Work request: Excluding pictures, reproduce word for word the lines from the one containing "bucket: present [485,260,539,406]" through the end of the material below.
*** Recorded data ***
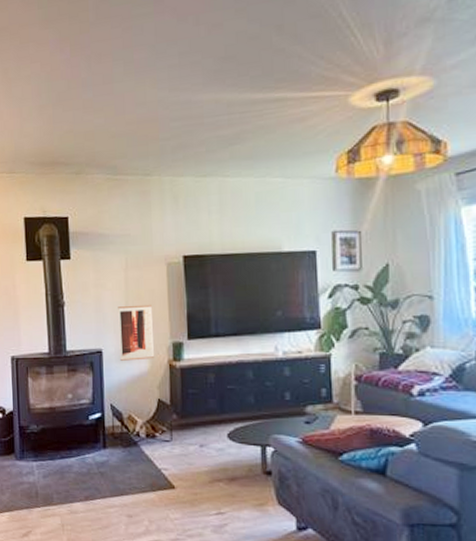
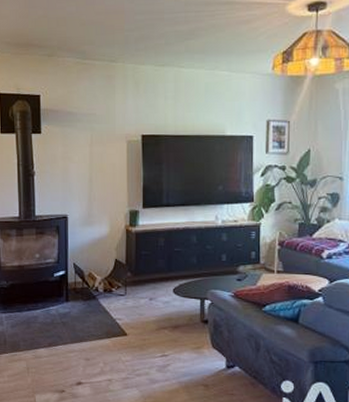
wall art: present [118,304,155,361] -> none [83,176,114,226]

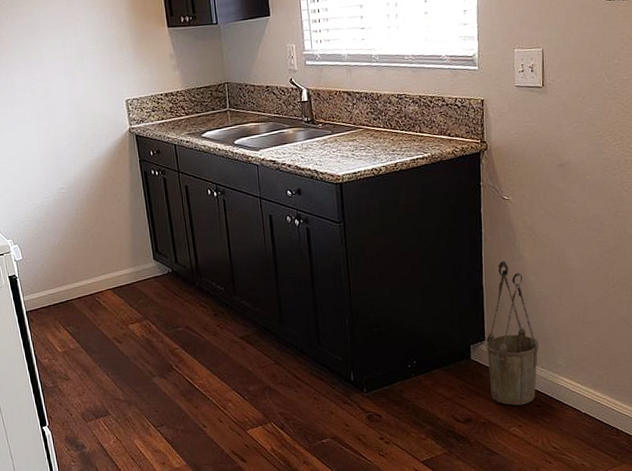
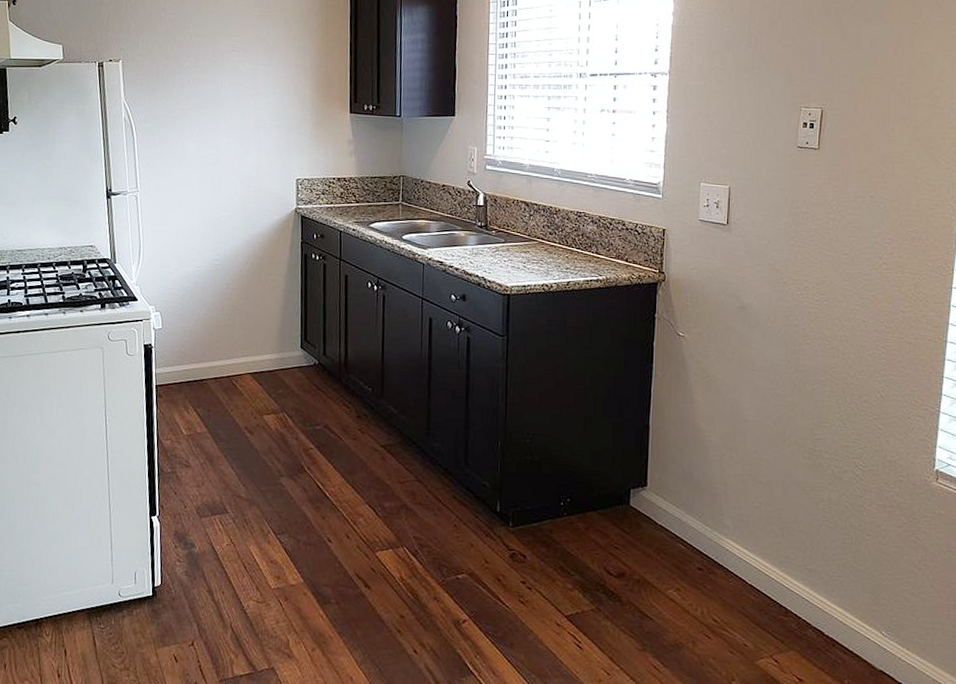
bucket: present [485,260,539,406] -> none [647,401,705,566]

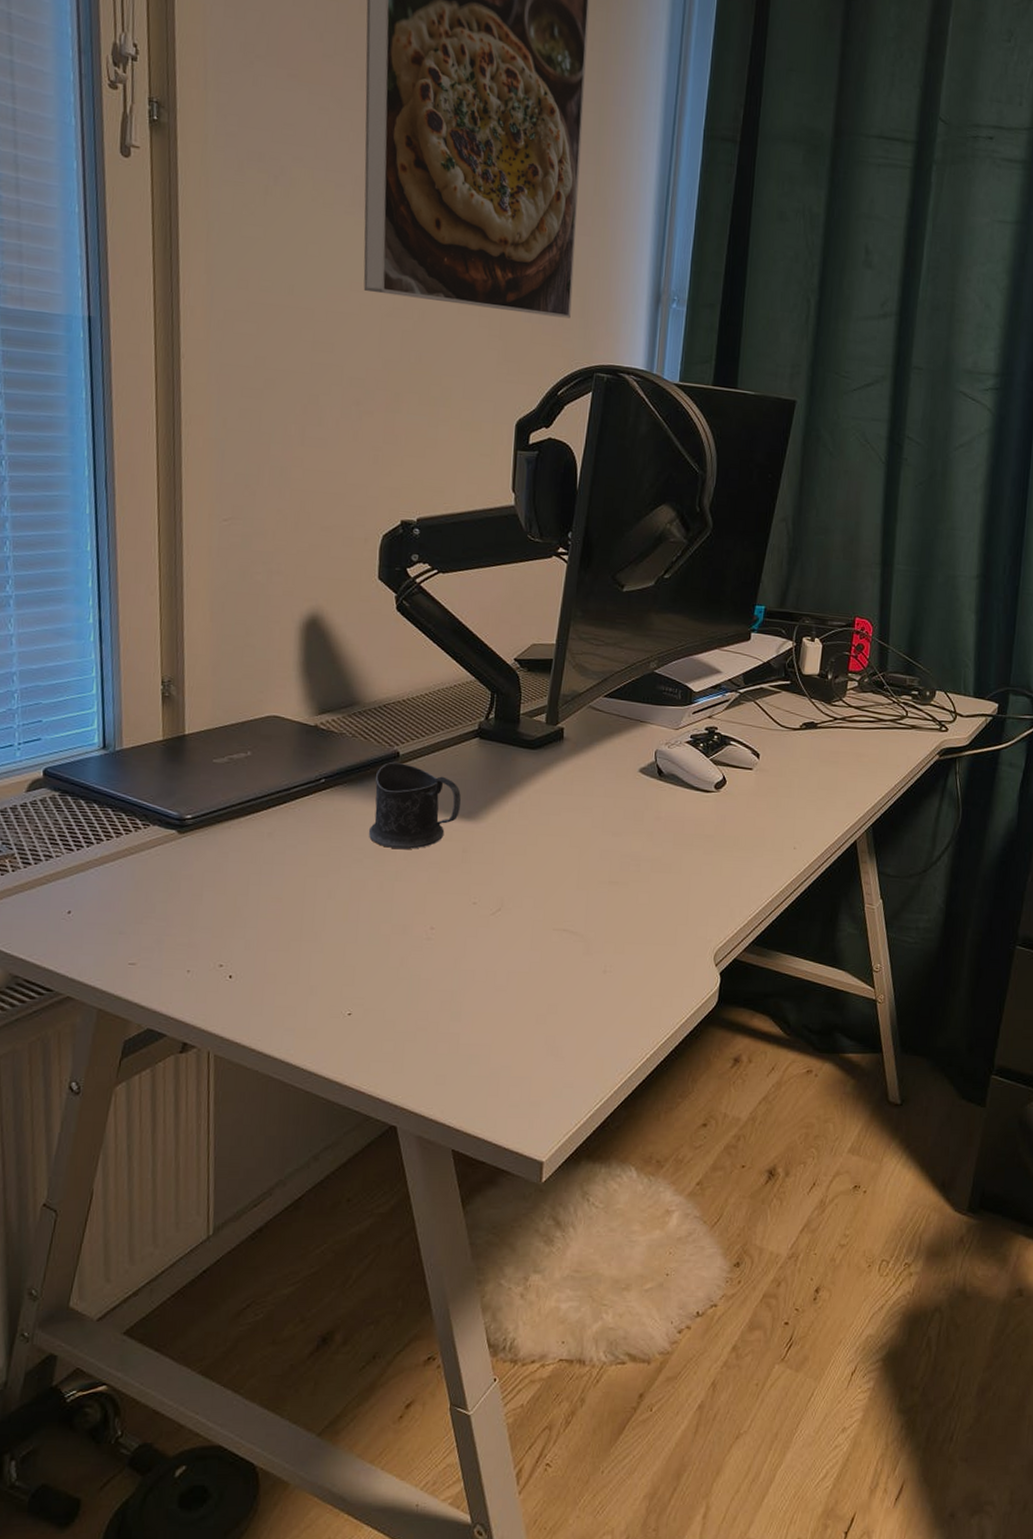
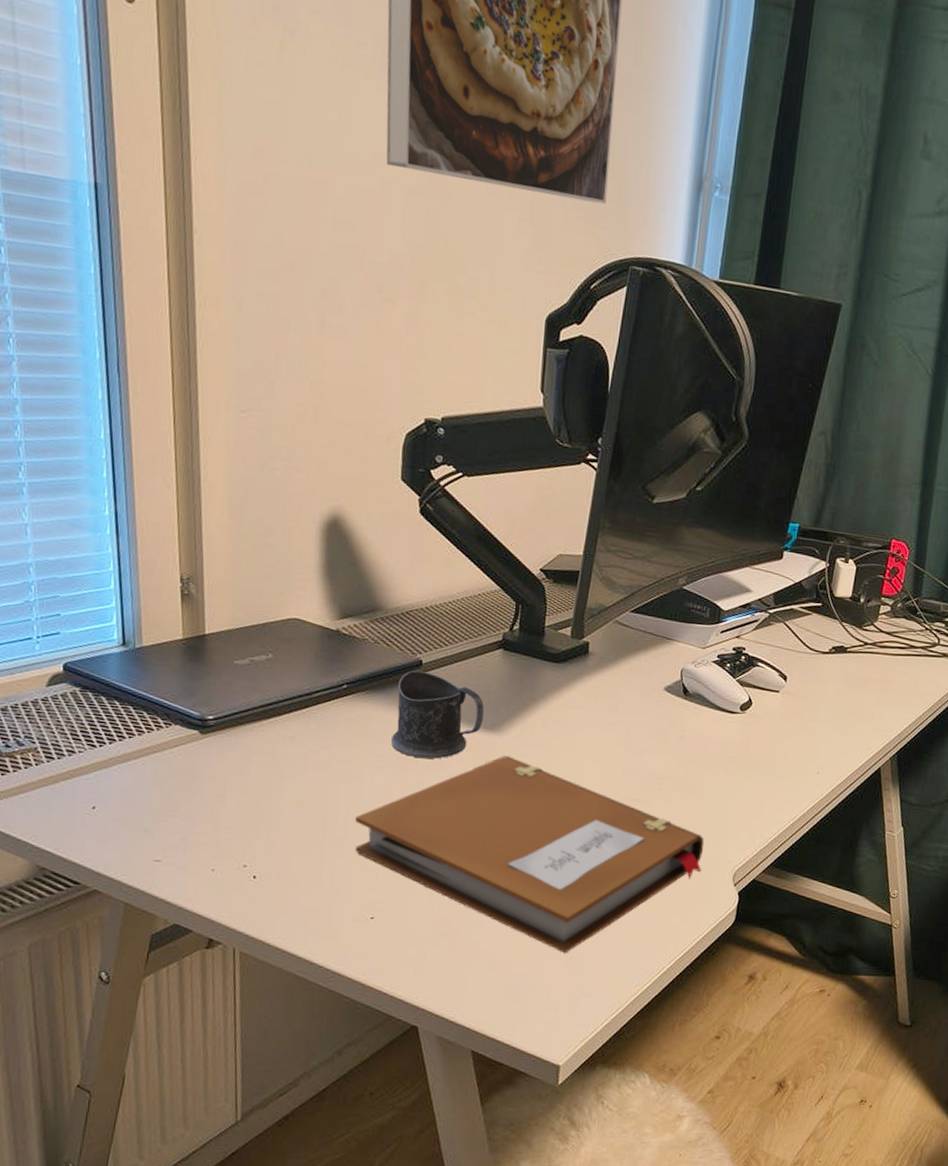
notebook: none [332,843,684,1043] -> present [355,755,705,953]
***
Finished exercise:
bucket: present [485,260,539,406] -> none [647,401,705,566]

notebook: none [332,843,684,1043] -> present [355,755,705,953]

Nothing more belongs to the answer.